Don’t mention essential skills.
Remember, the goal is to share a shortcoming that you’ve already taken steps to improve. This demonstrates to the hiring manager that you’re not only self-aware, but you’re dedicated to self-improvement. If your greatest weakness is a critical requirement for the job and you’re still struggling in this area, then you may want to reconsider whether it’s the right role for you.
Use the STAR method to explain.
The STAR method is typically used to respond to behavioral interview questions; however, it can also be a great way to explain how you’ve overcome a weakness in a succinct, thoughtful manner. Here’s what to do:
- Think of a Situation or Task that you’ve struggled with in the past. This could be anything from having difficulty remaining cool under pressure, being afraid of public speaking, or getting too caught up in the little details of a project and missing deadlines.
- Identify what Actions you’ve taken to improve your skill-set or overcome this shortcoming at the office. For instance, if you’ve been too efficient for your own good in the past and ended up cutting corners, you can explain what measures you’ve taken to ensure you produce a high-quality, error-free product now.

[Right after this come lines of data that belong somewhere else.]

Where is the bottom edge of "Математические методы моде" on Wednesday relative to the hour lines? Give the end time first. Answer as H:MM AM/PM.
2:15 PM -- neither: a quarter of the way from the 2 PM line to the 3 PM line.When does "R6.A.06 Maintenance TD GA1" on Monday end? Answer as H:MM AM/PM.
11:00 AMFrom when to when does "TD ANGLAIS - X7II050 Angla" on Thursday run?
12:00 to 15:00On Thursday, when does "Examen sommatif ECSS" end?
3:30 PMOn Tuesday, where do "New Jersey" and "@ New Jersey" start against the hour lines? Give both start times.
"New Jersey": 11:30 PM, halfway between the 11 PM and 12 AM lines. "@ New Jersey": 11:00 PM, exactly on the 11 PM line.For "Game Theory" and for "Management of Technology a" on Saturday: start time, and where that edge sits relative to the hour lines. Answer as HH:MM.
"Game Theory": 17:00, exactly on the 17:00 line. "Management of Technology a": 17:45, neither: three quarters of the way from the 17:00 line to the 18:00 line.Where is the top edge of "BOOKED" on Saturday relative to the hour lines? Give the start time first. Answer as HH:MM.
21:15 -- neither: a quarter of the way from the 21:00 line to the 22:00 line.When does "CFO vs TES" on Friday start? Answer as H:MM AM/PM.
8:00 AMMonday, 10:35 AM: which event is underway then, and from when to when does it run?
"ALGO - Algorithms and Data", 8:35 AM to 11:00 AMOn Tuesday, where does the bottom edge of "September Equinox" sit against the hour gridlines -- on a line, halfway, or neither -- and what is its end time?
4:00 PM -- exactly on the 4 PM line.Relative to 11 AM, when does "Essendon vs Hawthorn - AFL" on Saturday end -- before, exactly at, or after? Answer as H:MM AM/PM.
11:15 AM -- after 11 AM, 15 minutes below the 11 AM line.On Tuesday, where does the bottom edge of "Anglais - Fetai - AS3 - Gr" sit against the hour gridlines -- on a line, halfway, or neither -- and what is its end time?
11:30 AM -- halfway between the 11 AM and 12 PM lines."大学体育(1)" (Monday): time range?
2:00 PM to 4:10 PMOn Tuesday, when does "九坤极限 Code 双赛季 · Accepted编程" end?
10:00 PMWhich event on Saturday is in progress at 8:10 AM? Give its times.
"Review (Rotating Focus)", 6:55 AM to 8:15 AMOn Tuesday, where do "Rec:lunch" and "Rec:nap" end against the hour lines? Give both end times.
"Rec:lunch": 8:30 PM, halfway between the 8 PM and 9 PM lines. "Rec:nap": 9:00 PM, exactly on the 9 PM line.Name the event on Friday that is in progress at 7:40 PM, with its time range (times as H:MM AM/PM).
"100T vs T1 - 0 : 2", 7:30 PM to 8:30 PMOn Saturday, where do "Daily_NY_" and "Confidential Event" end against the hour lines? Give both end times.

- Discuss the Results of your actions. Are you no longer struggling with this skill at the office? Have your customer scores or employee assessments improved? Are you performing better at your organization? Prove you’re an accomplished professional by explaining the final success.
Use this question as an opportunity to demonstrate to prospective employers your commitment to excellence and professional development. Remember, it’s not always about the strengths you possess, but the results you can achieve when the odds are against you.